Reproduce every line of the records below word for word, omitting the pictures.

#####

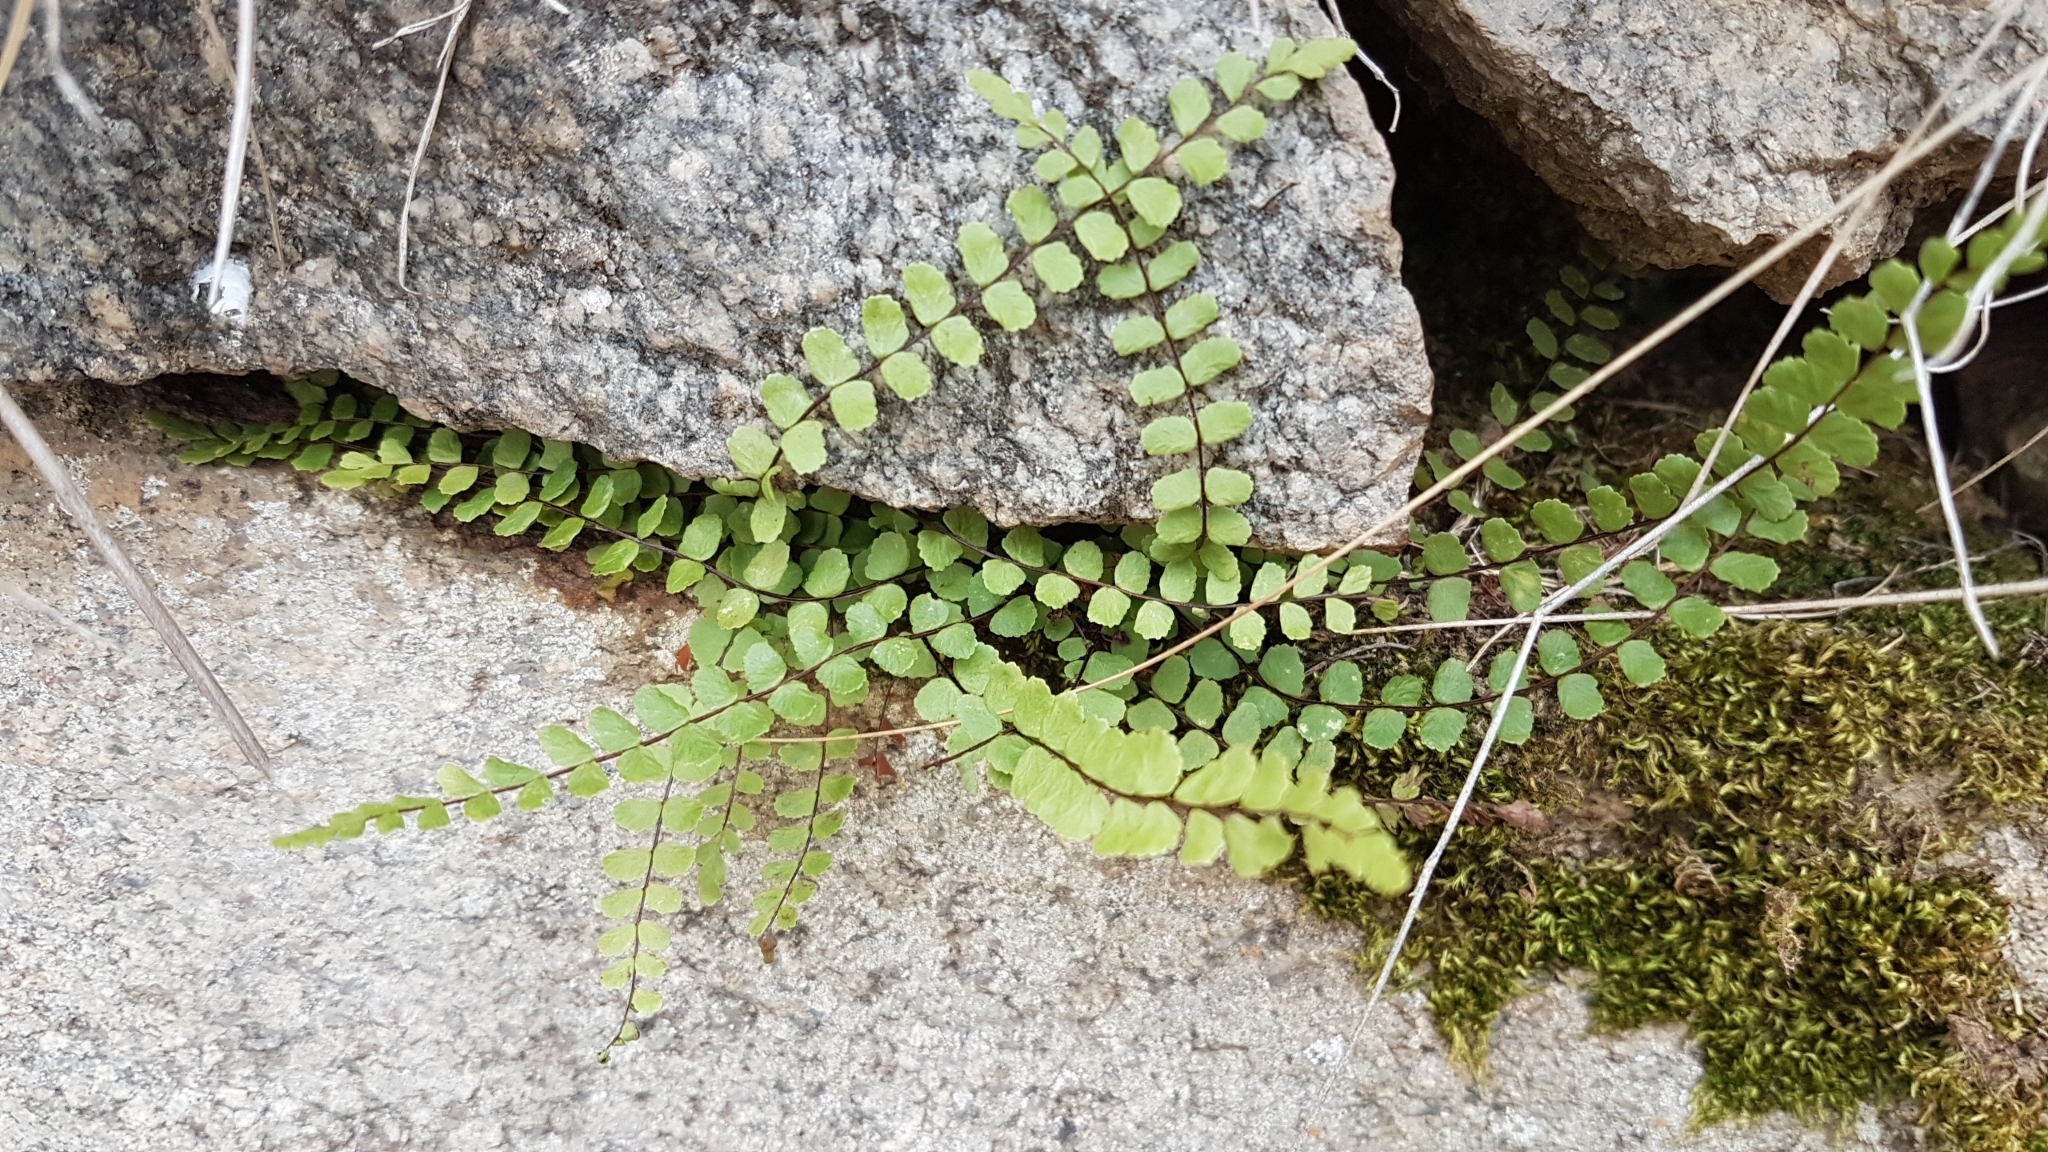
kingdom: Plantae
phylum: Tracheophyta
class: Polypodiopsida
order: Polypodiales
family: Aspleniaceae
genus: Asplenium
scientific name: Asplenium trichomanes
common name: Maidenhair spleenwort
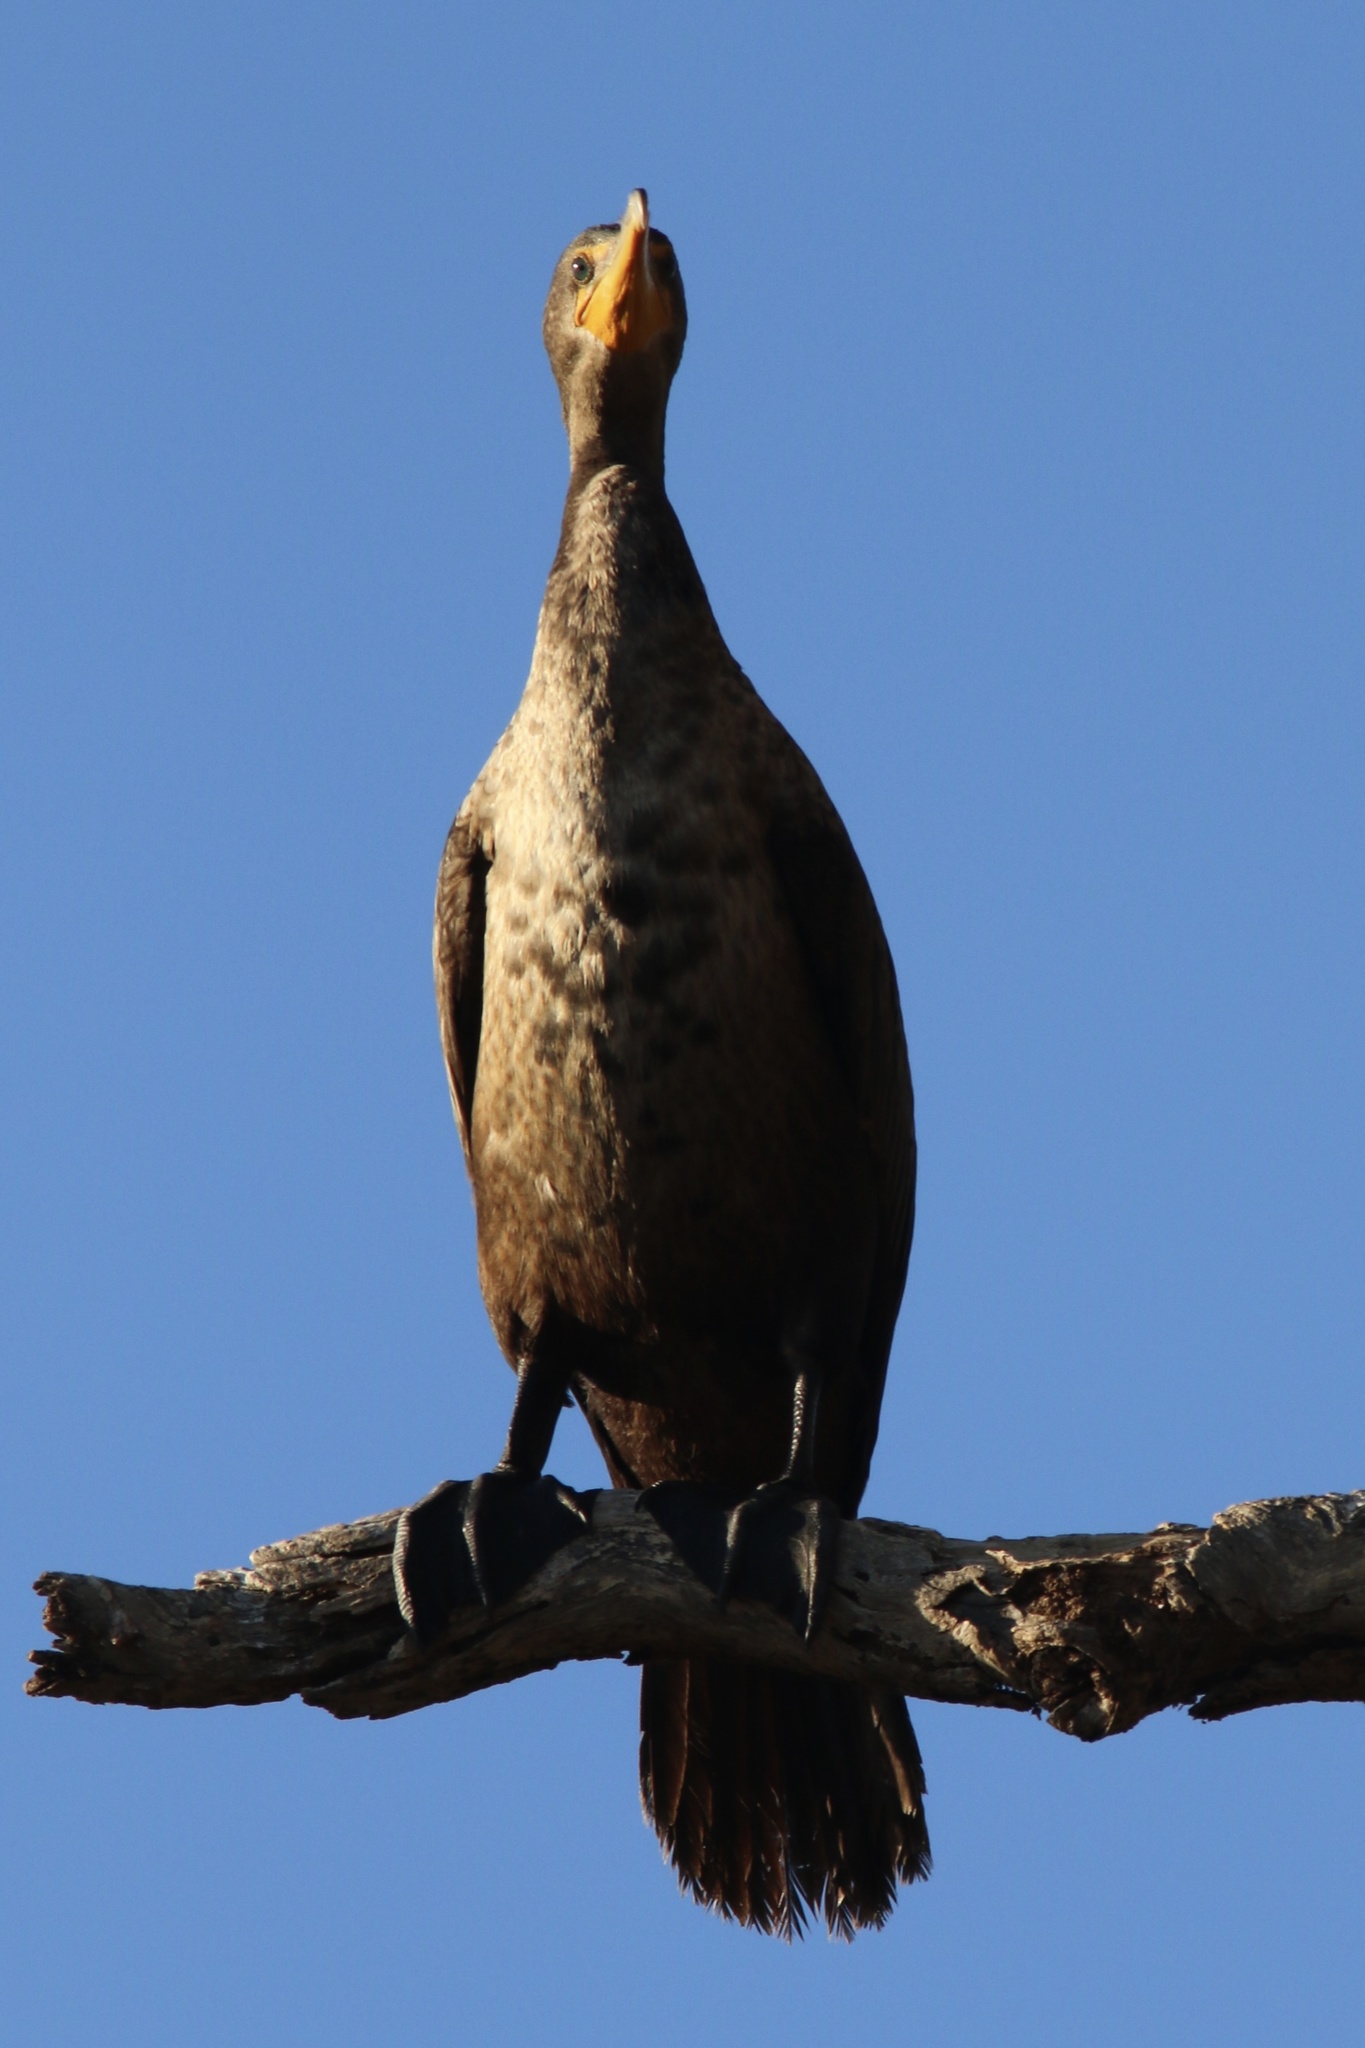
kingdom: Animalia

#####

* **Solved problem**
kingdom: Plantae
phylum: Tracheophyta
class: Polypodiopsida
order: Polypodiales
family: Aspleniaceae
genus: Asplenium
scientific name: Asplenium trichomanes
common name: Maidenhair spleenwort
kingdom: Animalia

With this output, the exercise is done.